Senior Site Reliability Engineer – Linux Focused
Location: Hybrid - McKinney, TX 75070
Type: Contract to Hire - client will not sponsor. Please, no C2C.
Our client is actively hiring a Senior Site Reliability Engineer (SRE) to join their growing team. This is a fantastic opportunity for a seasoned Linux Systems Administrator to transition into a formal SRE role and contribute directly to product development and platform scalability.
What You’ll Do
- Own the reliability, availability, and performance of production infrastructure.
- Collaborate closely with developers to design, build, and maintain scalable systems.
- Automate infrastructure provisioning and management using tools like Terraform, Ansible, and Kubernetes.

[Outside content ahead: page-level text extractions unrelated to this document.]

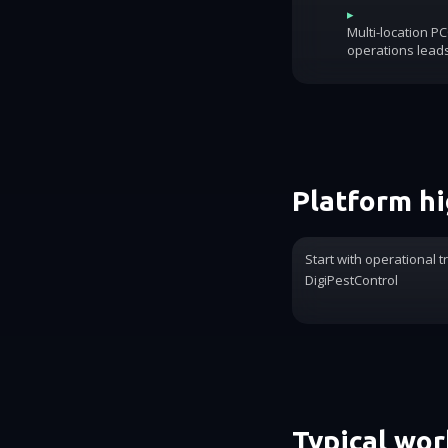
▸
Multi-location P
operations lead
Platform hi
Start with operational t
DigiPestControl
Typical wo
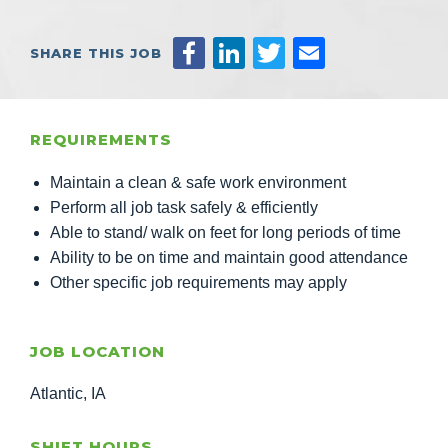
SHARE THIS JOB
REQUIREMENTS
Maintain a clean & safe work environment
Perform all job task safely & efficiently
Able to stand/ walk on feet for long periods of time
Ability to be on time and maintain good attendance
Other specific job requirements may apply
JOB LOCATION
Atlantic, IA
SHIFT HOURS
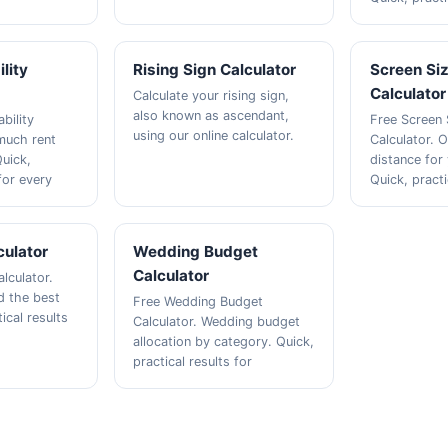
lity
Rising Sign Calculator
Screen Si
Calculator
Calculate your rising sign,
also known as ascendant,
bility
Free Screen 
using our online calculator.
much rent
Calculator. 
Quick,
distance for
 for every
Quick, practi
culator
Wedding Budget
Calculator
alculator.
nd the best
Free Wedding Budget
ical results
Calculator. Wedding budget
allocation by category. Quick,
practical results for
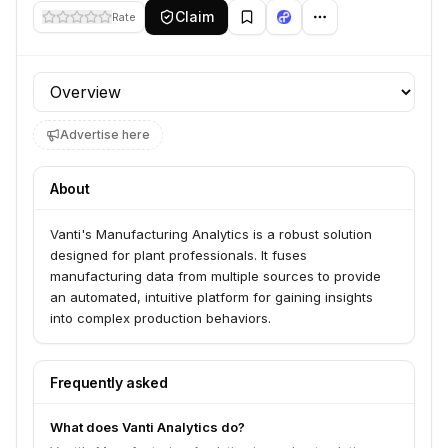
Claim
Rate
Profile section
Advertise here
About
Vanti's Manufacturing Analytics is a robust solution
designed for plant professionals. It fuses
manufacturing data from multiple sources to provide
an automated, intuitive platform for gaining insights
into complex production behaviors.
Frequently asked
What does Vanti Analytics do?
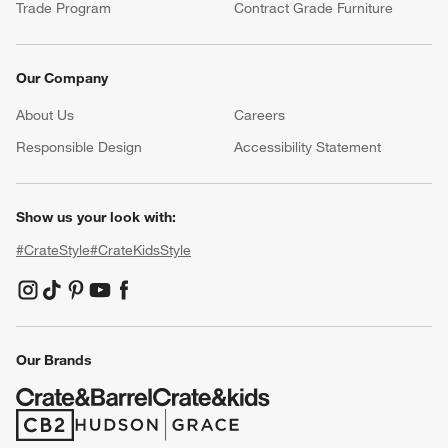
Trade Program
Contract Grade Furniture
Our Company
About Us
Careers
(Opens in new window)
Responsible Design
Accessibility Statement
Show us your look with:
#CrateStyle
#CrateKidsStyle
(Opens in new window)
(Opens in new window)
(Opens in new window)
(Opens in new window)
(Opens in new window)
Our Brands
(Opens in new window)
(Opens in new window)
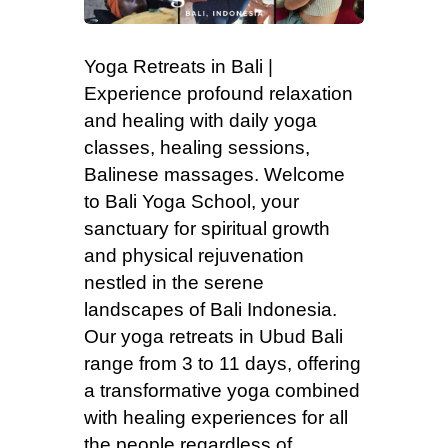
Yoga Retreats in Bali |
Experience profound relaxation
and healing with daily yoga
classes, healing sessions,
Balinese massages. Welcome
to Bali Yoga School, your
sanctuary for spiritual growth
and physical rejuvenation
nestled in the serene
landscapes of Bali Indonesia.
Our yoga retreats in Ubud Bali
range from 3 to 11 days, offering
a transformative yoga combined
with healing experiences for all
the people regardless of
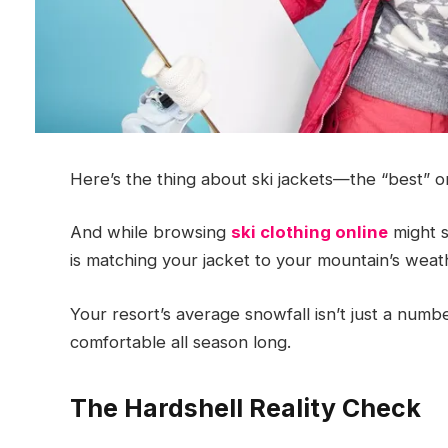
Here’s the thing about ski jackets—the “best” o
And while browsing
ski clothing online
might s
is matching your jacket to your mountain’s weat
Your resort’s average snowfall isn’t just a numbe
comfortable all season long.
The Hardshell Reality Check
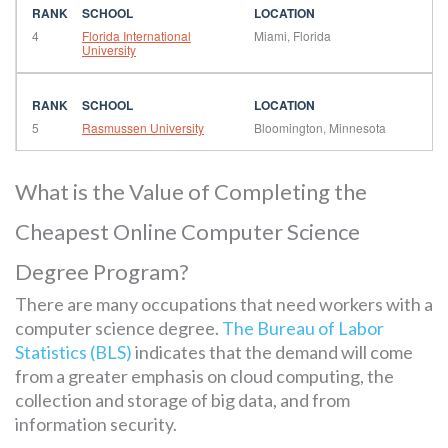
4
Florida International
Miami, Florida
University
5
Rasmussen University
Bloomington, Minnesota
What is the Value of Completing the
Cheapest Online Computer Science
Degree Program?
There are many occupations that need workers with a
computer science degree.
The Bureau of Labor
Statistics (BLS)
indicates that the demand will come
from a greater emphasis on cloud computing, the
collection and storage of big data, and from
information security.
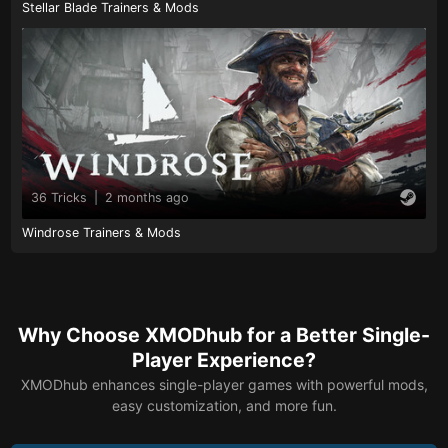
Stellar Blade Trainers & Mods
36 Tricks
|
2 months ago
Windrose Trainers & Mods
Why Choose XMODhub for a Better Single-
Player Experience?
XMODhub enhances single-player games with powerful mods,
easy customization, and more fun.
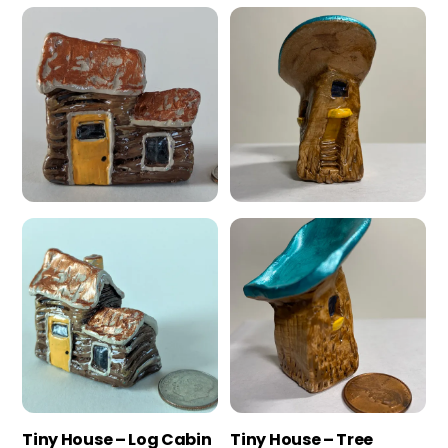
Tiny House – Log Cabin
Tiny House – Tree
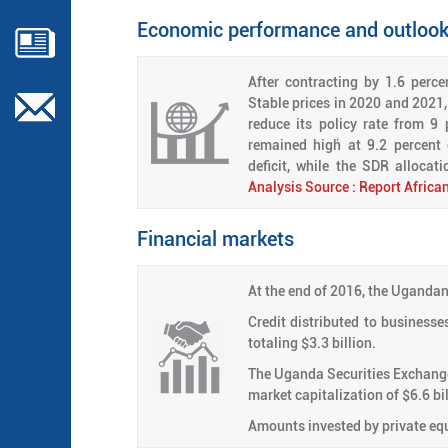
Economic performance and outloo
After contracting by 1.6 perc
Stable prices in 2020 and 2021, 
reduce its policy rate from 9 
remained high́ at 9.2 percent
deficit, while the SDR allocat
Analysis Source : Report Afric
Financial markets
At the end of 2016, the Ugandan 
Credit distributed to businesses
totaling $3.3 billion.
The Uganda Securities Exchange 
market capitalization of $6.6 bil
Amounts invested by private equ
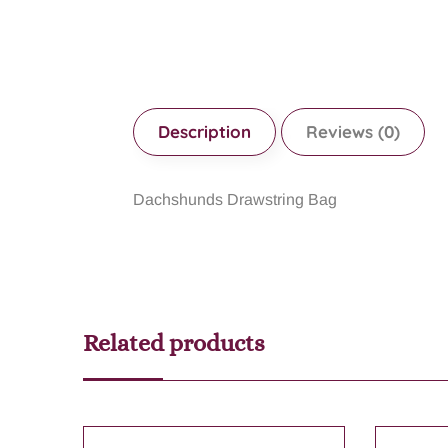
Description
Reviews (0)
Dachshunds Drawstring Bag
Related products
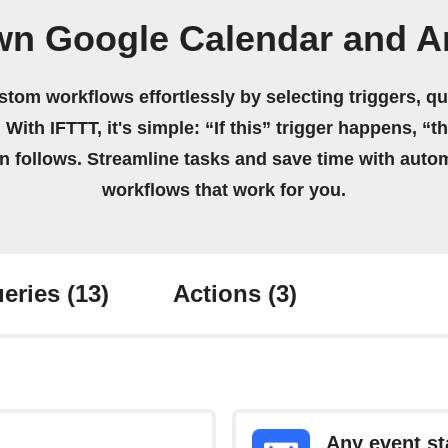
wn Google Calendar and Ar
stom workflows effortlessly by selecting triggers, qu
 With IFTTT, it's simple: “If this” trigger happens, “t
on follows. Streamline tasks and save time with auto
workflows that work for you.
eries
(13)
Actions
(3)
Any event st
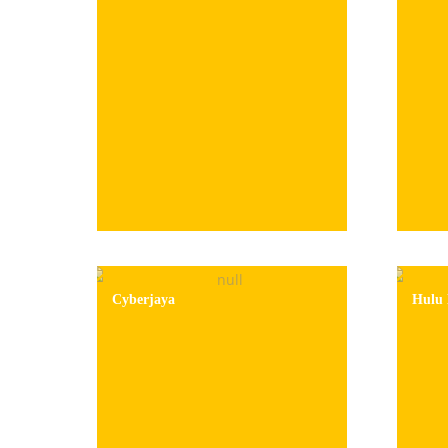
Cyberjaya
Hulu 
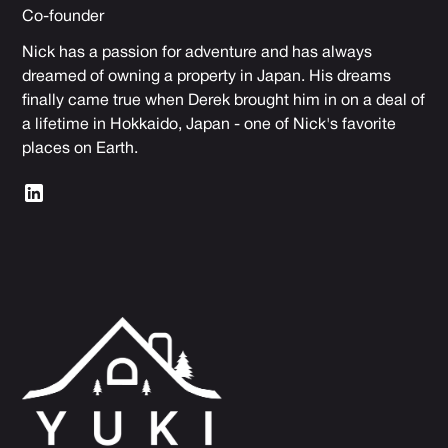
Co-founder
Nick has a passion for adventure and has always
dreamed of owning a property in Japan. His dreams
finally came true when Derek brought him in on a deal of
a lifetime in Hokkaido, Japan - one of Nick's favorite
places on Earth.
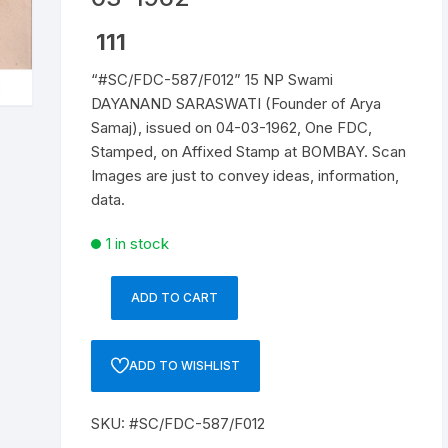
Republic of India
111
“#SC/FDC-587/F012” 15 NP Swami
World Coins
DAYANAND SARASWATI (Founder of Arya
Samaj), issued on 04-03-1962, One FDC,
Stamped, on Affixed Stamp at BOMBAY. Scan
Images are just to convey ideas, information,
data.
1 in stock
ADD TO CART
"#SC/FDC-
587/F012"
15
ADD TO WISHLIST
NP
Swami
SKU:
#SC/FDC-587/F012
DAYANAND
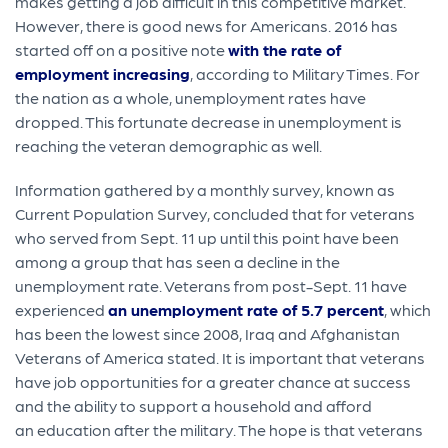
makes getting a job difficult in this competitive market.
However, there is good news for Americans. 2016 has
started off on a positive note
with the rate of
employment increasing
, according to Military Times. For
the nation as a whole, unemployment rates have
dropped. This fortunate decrease in unemployment is
reaching the veteran demographic as well.
Information gathered by a monthly survey, known as
Current Population Survey, concluded that for veterans
who served from Sept. 11 up until this point have been
among a group that has seen a decline in the
unemployment rate. Veterans from post-Sept. 11 have
experienced
an unemployment rate of 5.7 percent
, which
has been the lowest since 2008, Iraq and Afghanistan
Veterans of America stated. It is important that veterans
have job opportunities for a greater chance at success
and the ability to support a household and afford
an education after the military. The hope is that veterans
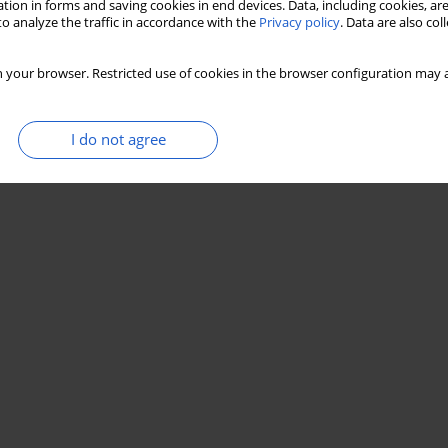
tion in forms and saving cookies in end devices. Data, including cookies, are
o analyze the traffic in accordance with the
Privacy policy
. Data are also co
 your browser. Restricted use of cookies in the browser configuration may a
I do not agree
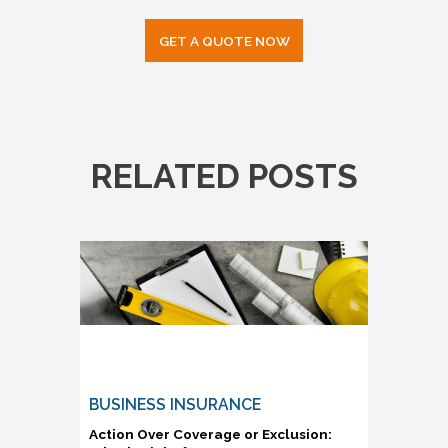
GET A QUOTE NOW
RELATED POSTS
BUSINESS INSURANCE
Action Over Coverage or Exclusion:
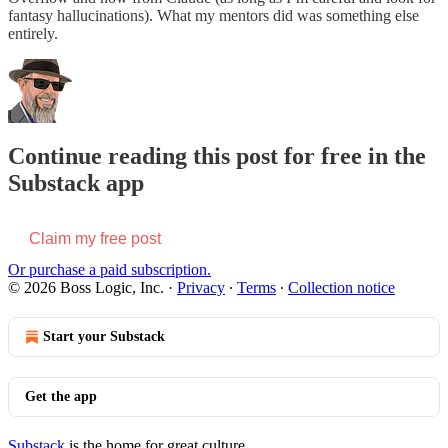
fantasy hallucinations). What my mentors did was something else
entirely.
Continue reading this post for free in the
Substack app
Claim my free post
Or purchase a paid subscription.
© 2026 Boss Logic, Inc.
·
Privacy
∙
Terms
∙
Collection notice
Start your Substack
Get the app
Substack
is the home for great culture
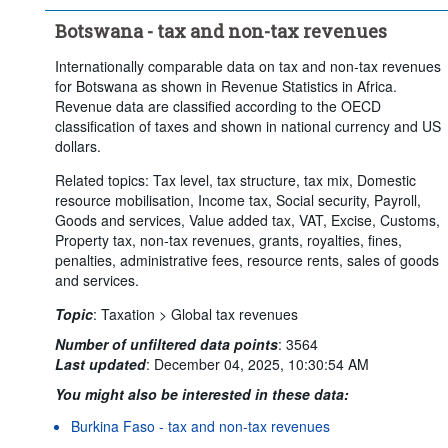
Botswana - tax and non-tax revenues
Internationally comparable data on tax and non-tax revenues
for Botswana as shown in Revenue Statistics in Africa.
Revenue data are classified according to the OECD
classification of taxes and shown in national currency and US
dollars.
Related topics: Tax level, tax structure, tax mix, Domestic
resource mobilisation, Income tax, Social security, Payroll,
Goods and services, Value added tax, VAT, Excise, Customs,
Property tax, non-tax revenues, grants, royalties, fines,
penalties, administrative fees, resource rents, sales of goods
and services.
Topic
:
Taxation >
Global tax revenues
Number of unfiltered data points
:
3564
Last updated
:
December 04, 2025, 10:30:54 AM
You might also be interested in these data:
Burkina Faso - tax and non-tax revenues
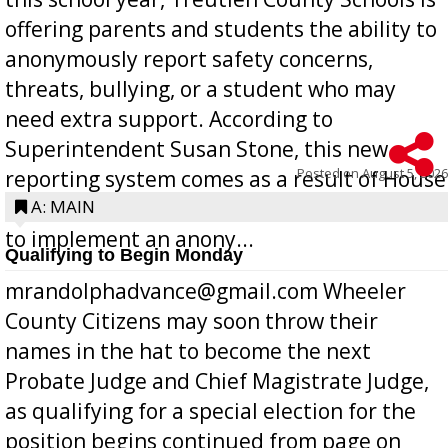
offering parents and students the ability to
anonymously report safety concerns,
threats, bullying, or a student who may
need extra support. According to
Superintendent Susan Stone, this new
Posted on
August 5, 2026
reporting system comes as a result of House
Bill 268, requires all Georgia public schools
A: MAIN
to implement an anony...
Qualifying to Begin Monday
mrandolphadvance@gmail.com Wheeler
County Citizens may soon throw their
names in the hat to become the next
Probate Judge and Chief Magistrate Judge,
as qualifying for a special election for the
position begins continued from page on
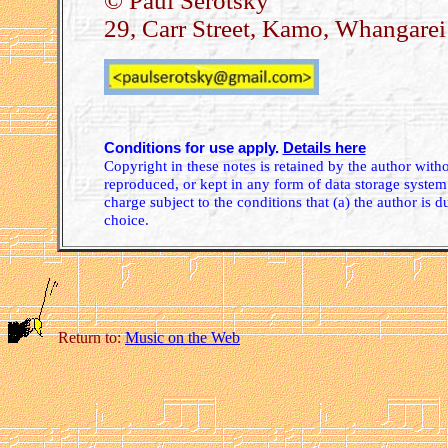
© Paul Serotsky
29, Carr Street, Kamo, Whangare
Conditions for use apply.
Details here
Copyright in these notes is retained by the author wit
reproduced, or kept in any form of data storage system.
charge subject to the conditions that (a) the author is d
choice.
Return to:
Music on the Web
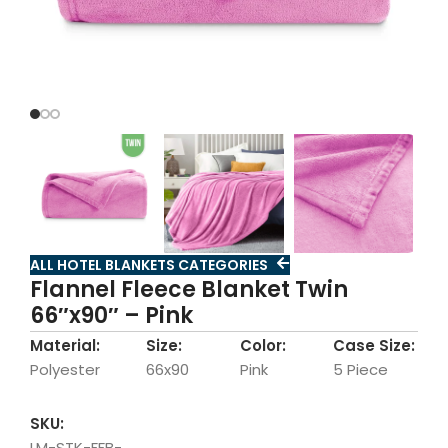
ALL HOTEL BLANKETS CATEGORIES
Flannel Fleece Blanket Twin
66″x90″ – Pink
Material:
Size:
Color:
Case Size:
Polyester
66x90
Pink
5 Piece
SKU:
LM-STK-FFB-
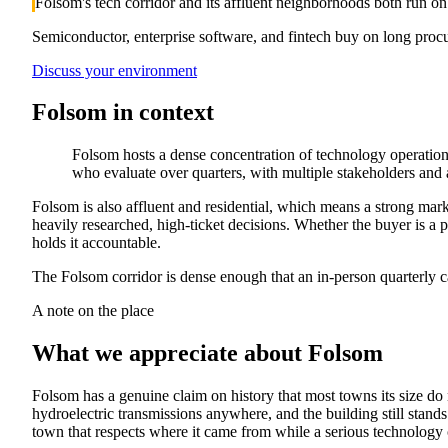
Folsom's tech corridor and its affluent neighborhoods both run on
Semiconductor, enterprise software, and fintech buy on long proc
Discuss your environment
Folsom
in context
Folsom hosts a dense concentration of technology operation
who evaluate over quarters, with multiple stakeholders and a
Folsom is also affluent and residential, which means a strong mar
heavily researched, high-ticket decisions. Whether the buyer is a
holds it accountable.
The Folsom corridor is dense enough that an in-person quarterly ca
A note on the place
What we appreciate about
Folsom
Folsom has a genuine claim on history that most towns its size do
hydroelectric transmissions anywhere, and the building still stands
town that respects where it came from while a serious technology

- Build and enhance observability into systems using monitoring and logging tools.
- Participate in incident response and post-mortem analysis.
- Improve system reliability through rigorous testing, automation, and continuous delivery practices.
Ideal Background
- Strong Linux system administration experience, ideally with hundreds or thousands of servers in production.
- Solid experience with one or more of the following:
- Kubernetes
- Terraform
- Ansible
- Monitoring/observability stacks (e.g., Prometheus, Grafana, ELK, etc.)
- Comfortable with troubleshooting complex issues in a distributed environment.
- Familiarity with on-prem hardware management, particularly systems deployed at customer sites, is a major plus.